### WHAT YOU HAVE TO DO:
Word for word, restate all of the records.

### Transcribed page contents:
□ □ □ □ □ □ □

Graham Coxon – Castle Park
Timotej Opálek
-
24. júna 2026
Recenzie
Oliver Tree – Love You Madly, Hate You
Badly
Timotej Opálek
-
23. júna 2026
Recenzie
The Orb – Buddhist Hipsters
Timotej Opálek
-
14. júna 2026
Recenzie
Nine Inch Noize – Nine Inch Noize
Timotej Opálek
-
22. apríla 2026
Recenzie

□ □ □ □ □ □ □

### SOLVED EXERCISE:
Graham Coxon – Castle Park
Timotej Opálek
-
24. júna 2026
Recenzie
Oliver Tree – Love You Madly, Hate You
Badly
Timotej Opálek
-
23. júna 2026
Recenzie
The Orb – Buddhist Hipsters
Timotej Opálek
-
14. júna 2026
Recenzie
Nine Inch Noize – Nine Inch Noize
Timotej Opálek
-
22. apríla 2026
Recenzie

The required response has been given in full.